Task to complete:
Swap "chart" for "graph" everywhere it appears in the data below, and keep everything else the same. Leave the pictures out of your answer.

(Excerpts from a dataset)
-- Opening Marker --
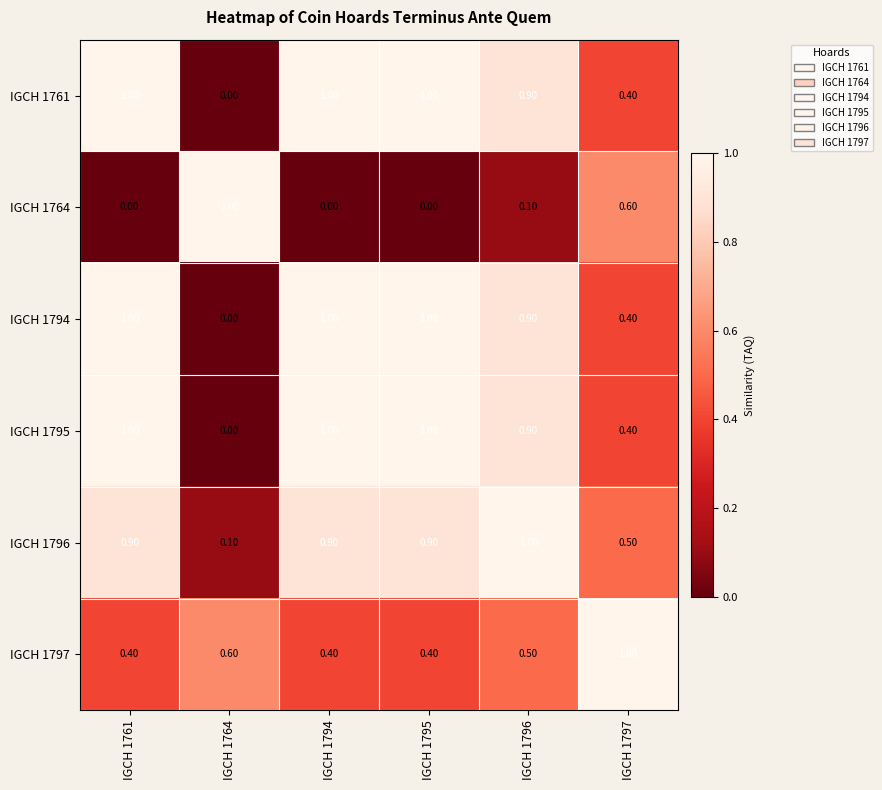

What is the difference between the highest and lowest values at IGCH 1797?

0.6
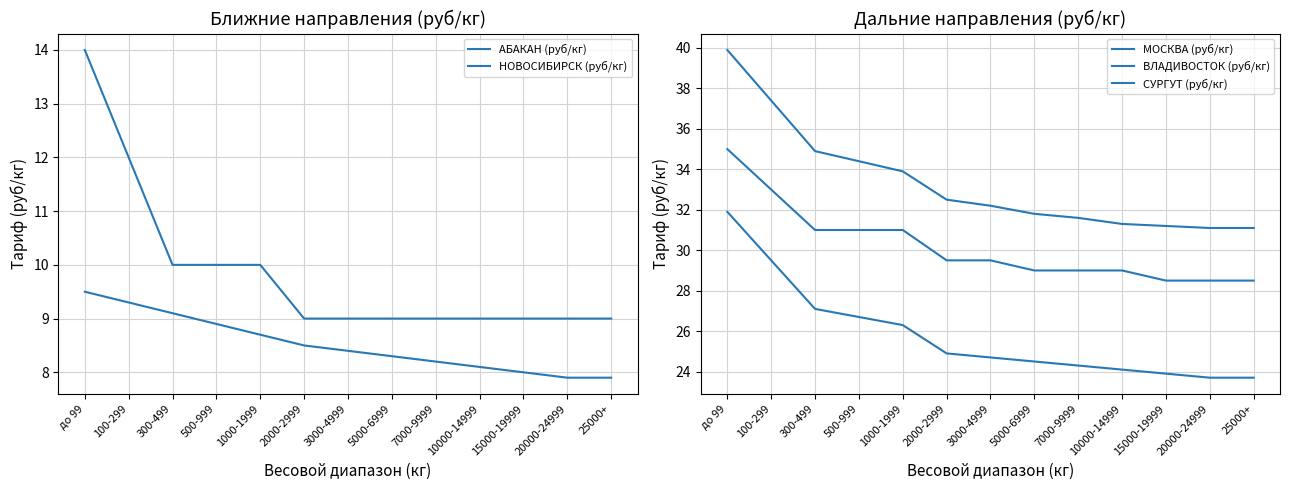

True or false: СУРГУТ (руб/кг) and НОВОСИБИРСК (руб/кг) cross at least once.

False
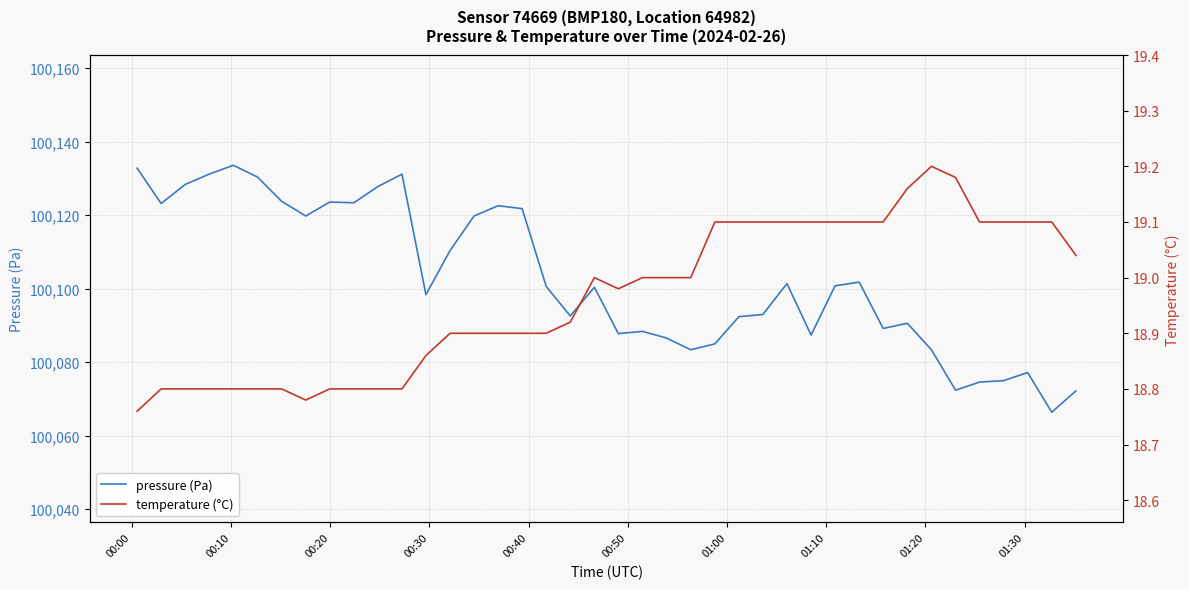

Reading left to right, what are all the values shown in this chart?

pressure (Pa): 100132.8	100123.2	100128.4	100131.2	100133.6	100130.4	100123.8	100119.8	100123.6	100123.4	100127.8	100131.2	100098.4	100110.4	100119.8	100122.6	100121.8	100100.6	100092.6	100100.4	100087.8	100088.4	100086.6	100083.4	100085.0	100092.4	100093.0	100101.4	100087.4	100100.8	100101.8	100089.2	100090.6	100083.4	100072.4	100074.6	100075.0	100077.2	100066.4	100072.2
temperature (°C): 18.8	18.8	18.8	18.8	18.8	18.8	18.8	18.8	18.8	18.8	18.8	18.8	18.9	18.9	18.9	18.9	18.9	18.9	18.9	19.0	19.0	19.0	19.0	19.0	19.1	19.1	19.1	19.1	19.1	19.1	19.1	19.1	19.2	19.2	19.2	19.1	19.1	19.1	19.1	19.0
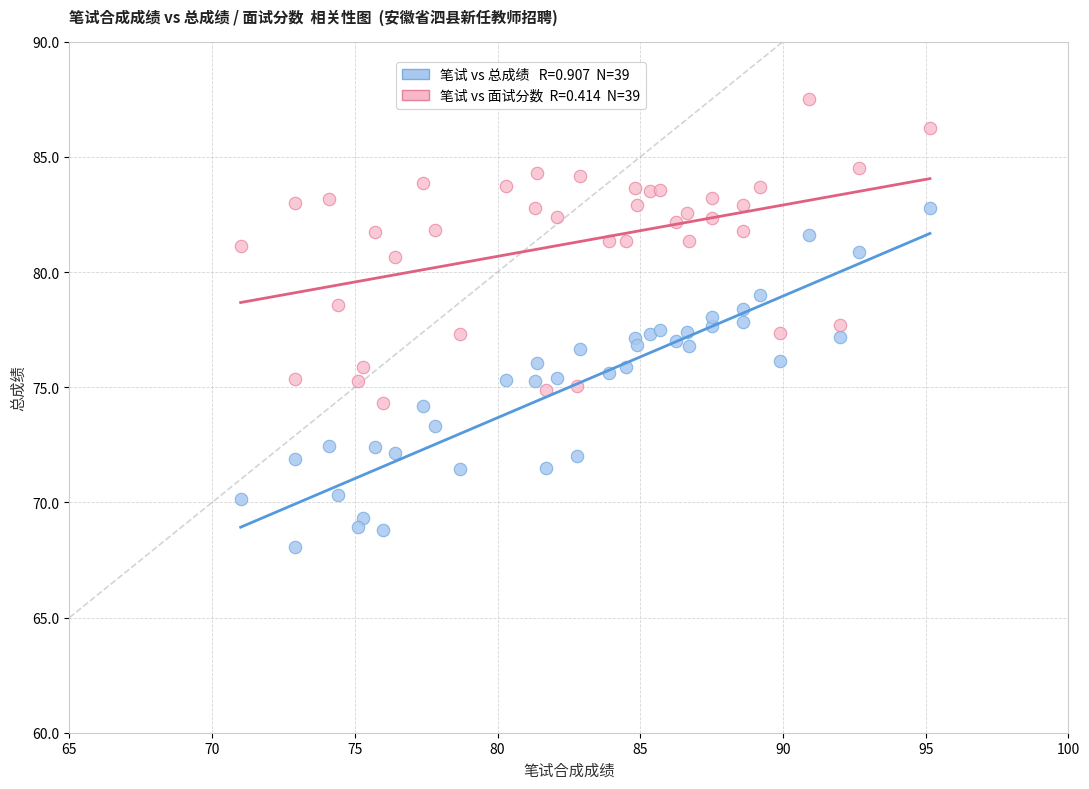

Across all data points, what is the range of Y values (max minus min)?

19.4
-- Closing Marker --
Solved exercise:
What is the difference between the highest and lowest values at IGCH 1797?

0.6

True or false: СУРГУТ (руб/кг) and НОВОСИБИРСК (руб/кг) cross at least once.

False

Reading left to right, what are all the values shown in this graph?

pressure (Pa): 100132.8	100123.2	100128.4	100131.2	100133.6	100130.4	100123.8	100119.8	100123.6	100123.4	100127.8	100131.2	100098.4	100110.4	100119.8	100122.6	100121.8	100100.6	100092.6	100100.4	100087.8	100088.4	100086.6	100083.4	100085.0	100092.4	100093.0	100101.4	100087.4	100100.8	100101.8	100089.2	100090.6	100083.4	100072.4	100074.6	100075.0	100077.2	100066.4	100072.2
temperature (°C): 18.8	18.8	18.8	18.8	18.8	18.8	18.8	18.8	18.8	18.8	18.8	18.8	18.9	18.9	18.9	18.9	18.9	18.9	18.9	19.0	19.0	19.0	19.0	19.0	19.1	19.1	19.1	19.1	19.1	19.1	19.1	19.1	19.2	19.2	19.2	19.1	19.1	19.1	19.1	19.0

Across all data points, what is the range of Y values (max minus min)?

19.4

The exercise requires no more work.